▸ **Exercise**
Print nothing but the lines below starting at the line that holds "## [1.4.2] - 2023-08-10" and ending at the line that holds "## [1.0.3] - 2022-03-17", including both, each exactly as written.

Pictures paired with source code
____

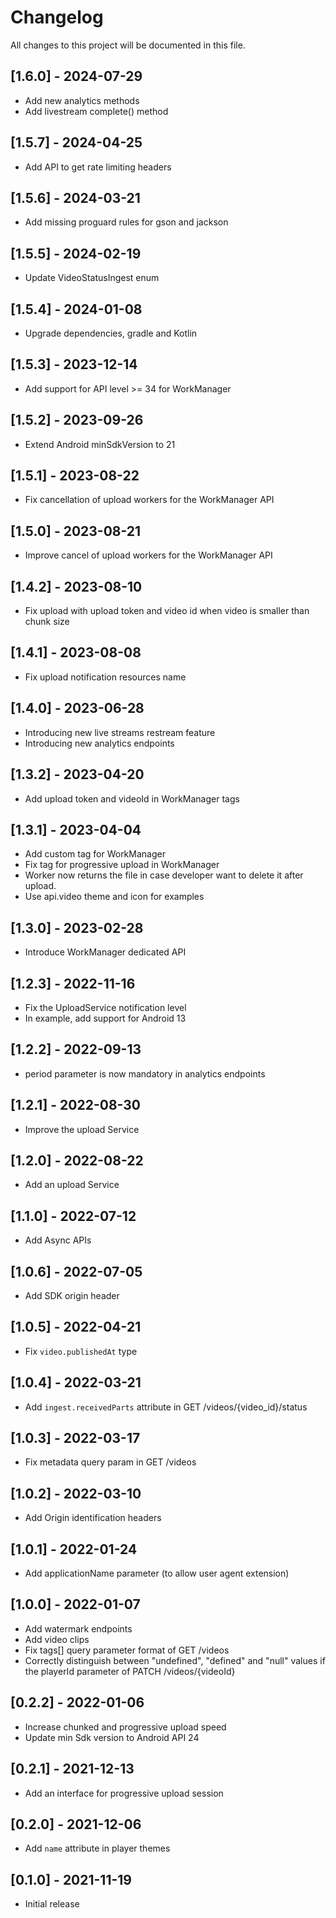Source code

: # Changelog
All changes to this project will be documented in this file.

## [1.6.0] - 2024-07-29
- Add new analytics methods
- Add livestream complete() method

## [1.5.7] - 2024-04-25
- Add API to get rate limiting headers

## [1.5.6] - 2024-03-21
- Add missing proguard rules for gson and jackson

## [1.5.5] - 2024-02-19
- Update VideoStatusIngest enum

## [1.5.4] - 2024-01-08
- Upgrade dependencies, gradle and Kotlin

## [1.5.3] - 2023-12-14
- Add support for API level >= 34 for WorkManager

## [1.5.2] - 2023-09-26
- Extend Android minSdkVersion to 21

## [1.5.1] - 2023-08-22
- Fix cancellation of upload workers for the WorkManager API

## [1.5.0] - 2023-08-21
- Improve cancel of upload workers for the WorkManager API

## [1.4.2] - 2023-08-10
- Fix upload with upload token and video id when video is smaller than chunk size

## [1.4.1] - 2023-08-08
- Fix upload notification resources name

## [1.4.0] - 2023-06-28
- Introducing new live streams restream feature
- Introducing new analytics endpoints

## [1.3.2] - 2023-04-20
- Add upload token and videoId in WorkManager tags

## [1.3.1] - 2023-04-04
- Add custom tag for WorkManager
- Fix tag for progressive upload in WorkManager
- Worker now returns the file in case developer want to delete it after upload.
- Use api.video theme and icon for examples

## [1.3.0] - 2023-02-28
- Introduce WorkManager dedicated API

## [1.2.3] - 2022-11-16
- Fix the UploadService notification level
- In example, add support for Android 13

## [1.2.2] - 2022-09-13
- period parameter is now mandatory in analytics endpoints

## [1.2.1] - 2022-08-30
- Improve the upload Service

## [1.2.0] - 2022-08-22
- Add an upload Service

## [1.1.0] - 2022-07-12
- Add Async APIs

## [1.0.6] - 2022-07-05
- Add SDK origin header

## [1.0.5] - 2022-04-21
- Fix `video.publishedAt` type

## [1.0.4] - 2022-03-21
- Add `ingest.receivedParts` attribute in GET /videos/{video_id}/status

## [1.0.3] - 2022-03-17
- Fix metadata query param in GET /videos

## [1.0.2] - 2022-03-10
- Add Origin identification headers

## [1.0.1] - 2022-01-24
- Add applicationName parameter (to allow user agent extension)

## [1.0.0] - 2022-01-07
- Add watermark endpoints
- Add video clips
- Fix tags[] query parameter format of GET /videos
- Correctly distinguish between "undefined", "defined" and "null" values if the playerId parameter of PATCH /videos/{videoId}

## [0.2.2] - 2022-01-06
- Increase chunked and progressive upload speed
- Update min Sdk version to Android API 24

## [0.2.1] - 2021-12-13
- Add an interface for progressive upload session

## [0.2.0] - 2021-12-06
- Add `name` attribute in player themes

## [0.1.0] - 2021-11-19
- Initial release
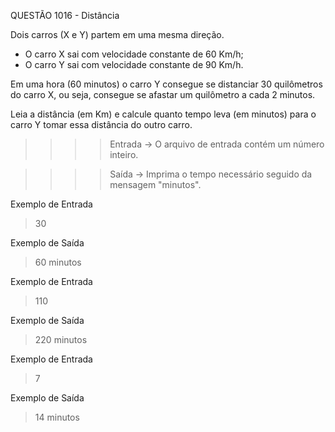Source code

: QUESTÃO 1016 - Distância

Dois carros (X e Y) partem em uma mesma direção. 
- O carro X sai com velocidade constante de 60 Km/h;
- O carro Y sai com velocidade constante de 90 Km/h.

Em uma hora (60 minutos) o carro Y consegue se distanciar 30 quilômetros do carro X,
ou seja, consegue se afastar um quilômetro a cada 2 minutos.

Leia a distância (em Km) e calcule quanto tempo leva (em minutos) para o carro Y tomar essa distância do outro carro.

>>>>    Entrada ->
O arquivo de entrada contém um número inteiro.

>>>>    Saída ->
Imprima o tempo necessário seguido da mensagem "minutos".

Exemplo de Entrada
> 30

Exemplo de Saída
> 60 minutos

Exemplo de Entrada
> 110

Exemplo de Saída
> 220 minutos

Exemplo de Entrada
> 7

Exemplo de Saída
> 14 minutos
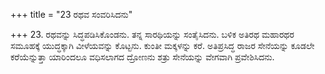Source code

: +++
title = "23 ರಥವ ಸಂವರಿಸಿದನು"

+++
23. ರಥವನ್ನು ಸಿದ್ಧಪಡಿಸಿಕೊಂಡನು. ತನ್ನ ಸಾರಥಿಯನ್ನು ಸಂತೈಸಿದನು. ಬಳಿಕ ಅತಿರಥ ಮಹಾರಥರ ಸಮೂಹಕ್ಕೆ ಯುದ್ಧಕ್ಕಾಗಿ ವೀಳೆಯವನ್ನು ಕೊಟ್ಟನು. ಕುಂತೀ ಮಕ್ಕಳನ್ನು ಕರೆ. ಅತಿಪ್ರಸಿದ್ಧ ರಾಜರ ಸೇನೆಯನ್ನು ಕೂಡಲೇ ಕರೆಯೆನ್ನುತ್ತಾ ಯಾರಿಂದಲೂ ವಧಿಸಲಾಗದ ದ್ರೋಣನು ಶತ್ರು ಸೇನೆಯನ್ನು ವೇಗವಾಗಿ ಪ್ರವೇಶಿಸಿದನು.
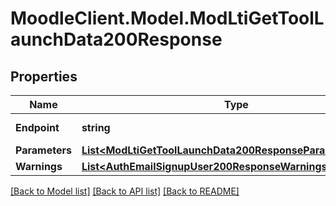 # MoodleClient.Model.ModLtiGetToolLaunchData200Response

## Properties

Name | Type | Description | Notes
------------ | ------------- | ------------- | -------------
**Endpoint** | **string** | Endpoint URL | [default to "null"]
**Parameters** | [**List&lt;ModLtiGetToolLaunchData200ResponseParametersInner&gt;**](ModLtiGetToolLaunchData200ResponseParametersInner.md) |  | 
**Warnings** | [**List&lt;AuthEmailSignupUser200ResponseWarningsInner&gt;**](AuthEmailSignupUser200ResponseWarningsInner.md) |  | [optional] 

[[Back to Model list]](../README.md#documentation-for-models) [[Back to API list]](../README.md#documentation-for-api-endpoints) [[Back to README]](../README.md)

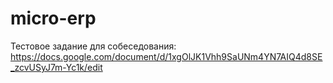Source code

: # micro-erp
Тестовое задание для собеседования: https://docs.google.com/document/d/1xgOlJK1Vhh9SaUNm4YN7AIQ4d8SE_zcvUSyJ7m-Yc1k/edit
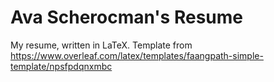 # Ava Scherocman's Resume
My resume, written in LaTeX. Template from https://www.overleaf.com/latex/templates/faangpath-simple-template/npsfpdqnxmbc
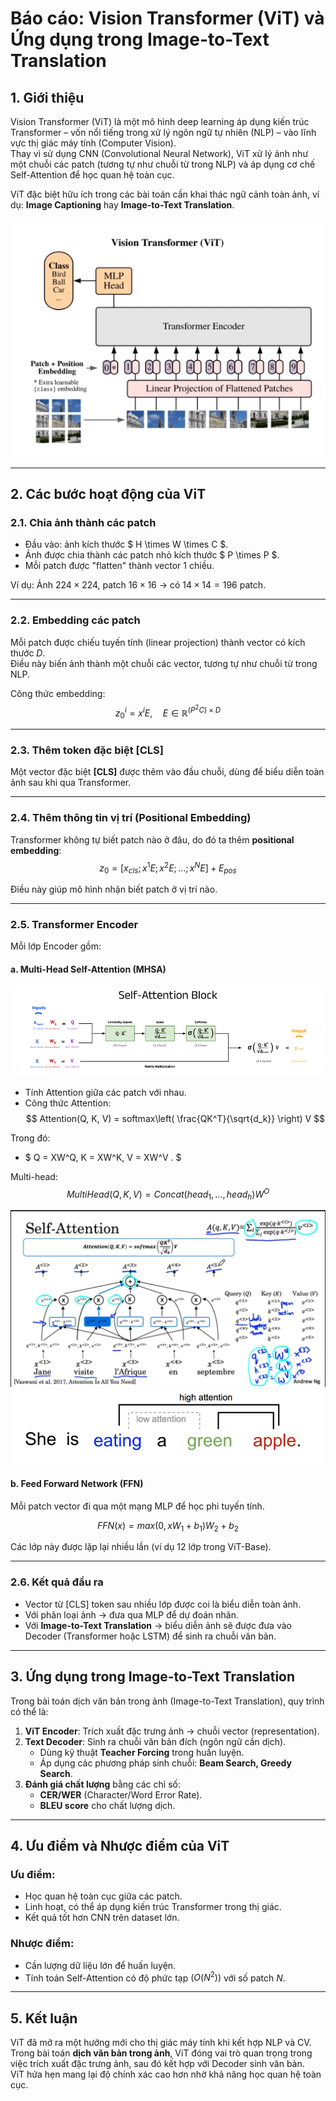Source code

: # Báo cáo: Vision Transformer (ViT) và Ứng dụng trong Image-to-Text Translation

## 1. Giới thiệu
Vision Transformer (ViT) là một mô hình deep learning áp dụng kiến trúc Transformer – vốn nổi tiếng trong xử lý ngôn ngữ tự nhiên (NLP) – vào lĩnh vực thị giác máy tính (Computer Vision).  
Thay vì sử dụng CNN (Convolutional Neural Network), ViT xử lý ảnh như một chuỗi các patch (tương tự như chuỗi từ trong NLP) và áp dụng cơ chế Self-Attention để học quan hệ toàn cục.

ViT đặc biệt hữu ích trong các bài toán cần khai thác ngữ cảnh toàn ảnh, ví dụ: **Image Captioning** hay **Image-to-Text Translation**.

<img src="./img/ViTtransformer.png" alt="Vit">

---

## 2. Các bước hoạt động của ViT


### 2.1. Chia ảnh thành các patch
- Đầu vào: ảnh kích thước $ H \times W \times C $.
- Ảnh được chia thành các patch nhỏ kích thước $ P \times P $.
- Mỗi patch được "flatten" thành vector 1 chiều.

Ví dụ: Ảnh $224 \times 224$, patch $16 \times 16$ → có $14 \times 14 = 196$ patch.

---

### 2.2. Embedding các patch
Mỗi patch được chiếu tuyến tính (linear projection) thành vector có kích thước $D$.  
Điều này biến ảnh thành một chuỗi các vector, tương tự như chuỗi từ trong NLP.

Công thức embedding:
$$
z_0^i = x^i E, \quad E \in \mathbb{R}^{(P^2C) \times D}
$$

---

### 2.3. Thêm token đặc biệt [CLS]
Một vector đặc biệt **[CLS]** được thêm vào đầu chuỗi, dùng để biểu diễn toàn ảnh sau khi qua Transformer.

---

### 2.4. Thêm thông tin vị trí (Positional Embedding)
Transformer không tự biết patch nào ở đâu, do đó ta thêm **positional embedding**:  
$$
z_0 = [x_{cls}; x^1E; x^2E; ...; x^NE] + E_{pos}
$$

Điều này giúp mô hình nhận biết patch ở vị trí nào.

---

### 2.5. Transformer Encoder
Mỗi lớp Encoder gồm:

#### a. Multi-Head Self-Attention (MHSA)
<img src="./img/Self-attention.png" alt="Self-Attention">


- Tính Attention giữa các patch với nhau.
- Công thức Attention:
$$
Attention(Q, K, V) = softmax\left( \frac{QK^T}{\sqrt{d_k}} \right) V
$$

Trong đó:
- $
Q = XW^Q, K = XW^K, V = XW^V .
$

Multi-head: 
$$
MultiHead(Q,K,V) = Concat(head_1, ..., head_h)W^O
$$


 

<img src="./img/Self-attention-1.png" alt="Self-Attention">

<img src="./img/sentence-example-attention.png" alt="Self-Attention">

#### b. Feed Forward Network (FFN)
Mỗi patch vector đi qua một mạng MLP để học phi tuyến tính.

$$
FFN(x) = max(0, xW_1 + b_1)W_2 + b_2
$$

Các lớp này được lặp lại nhiều lần (ví dụ 12 lớp trong ViT-Base).

---

### 2.6. Kết quả đầu ra
- Vector từ [CLS] token sau nhiều lớp được coi là biểu diễn toàn ảnh.
- Với phân loại ảnh → đưa qua MLP để dự đoán nhãn.
- Với **Image-to-Text Translation** → biểu diễn ảnh sẽ được đưa vào Decoder (Transformer hoặc LSTM) để sinh ra chuỗi văn bản.

---

## 3. Ứng dụng trong Image-to-Text Translation
Trong bài toán dịch văn bản trong ảnh (Image-to-Text Translation), quy trình có thể là:

1. **ViT Encoder**: Trích xuất đặc trưng ảnh → chuỗi vector (representation).  
2. **Text Decoder**: Sinh ra chuỗi văn bản đích (ngôn ngữ cần dịch).  
   - Dùng kỹ thuật **Teacher Forcing** trong huấn luyện.  
   - Áp dụng các phương pháp sinh chuỗi: **Beam Search, Greedy Search**.  
3. **Đánh giá chất lượng** bằng các chỉ số:  
   - **CER/WER** (Character/Word Error Rate).  
   - **BLEU score** cho chất lượng dịch.

---

## 4. Ưu điểm và Nhược điểm của ViT

### Ưu điểm:
- Học quan hệ toàn cục giữa các patch.  
- Linh hoạt, có thể áp dụng kiến trúc Transformer trong thị giác.  
- Kết quả tốt hơn CNN trên dataset lớn.

### Nhược điểm:
- Cần lượng dữ liệu lớn để huấn luyện.  
- Tính toán Self-Attention có độ phức tạp $(O(N^2))$  với số patch $N$.

---

## 5. Kết luận
ViT đã mở ra một hướng mới cho thị giác máy tính khi kết hợp NLP và CV. Trong bài toán **dịch văn bản trong ảnh**, ViT đóng vai trò quan trọng trong việc trích xuất đặc trưng ảnh, sau đó kết hợp với Decoder sinh văn bản.  
ViT hứa hẹn mang lại độ chính xác cao hơn nhờ khả năng học quan hệ toàn cục.

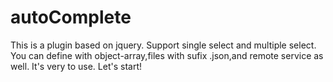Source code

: # autoComplete
This is a plugin based on jquery.
Support single select and multiple select.
You can define with object-array,files with sufix .json,and remote service as well.
It's very to use. Let's start!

____

▸ **Solution**
## [1.4.2] - 2023-08-10
- Fix upload with upload token and video id when video is smaller than chunk size

## [1.4.1] - 2023-08-08
- Fix upload notification resources name

## [1.4.0] - 2023-06-28
- Introducing new live streams restream feature
- Introducing new analytics endpoints

## [1.3.2] - 2023-04-20
- Add upload token and videoId in WorkManager tags

## [1.3.1] - 2023-04-04
- Add custom tag for WorkManager
- Fix tag for progressive upload in WorkManager
- Worker now returns the file in case developer want to delete it after upload.
- Use api.video theme and icon for examples

## [1.3.0] - 2023-02-28
- Introduce WorkManager dedicated API

## [1.2.3] - 2022-11-16
- Fix the UploadService notification level
- In example, add support for Android 13

## [1.2.2] - 2022-09-13
- period parameter is now mandatory in analytics endpoints

## [1.2.1] - 2022-08-30
- Improve the upload Service

## [1.2.0] - 2022-08-22
- Add an upload Service

## [1.1.0] - 2022-07-12
- Add Async APIs

## [1.0.6] - 2022-07-05
- Add SDK origin header

## [1.0.5] - 2022-04-21
- Fix `video.publishedAt` type

## [1.0.4] - 2022-03-21
- Add `ingest.receivedParts` attribute in GET /videos/{video_id}/status

## [1.0.3] - 2022-03-17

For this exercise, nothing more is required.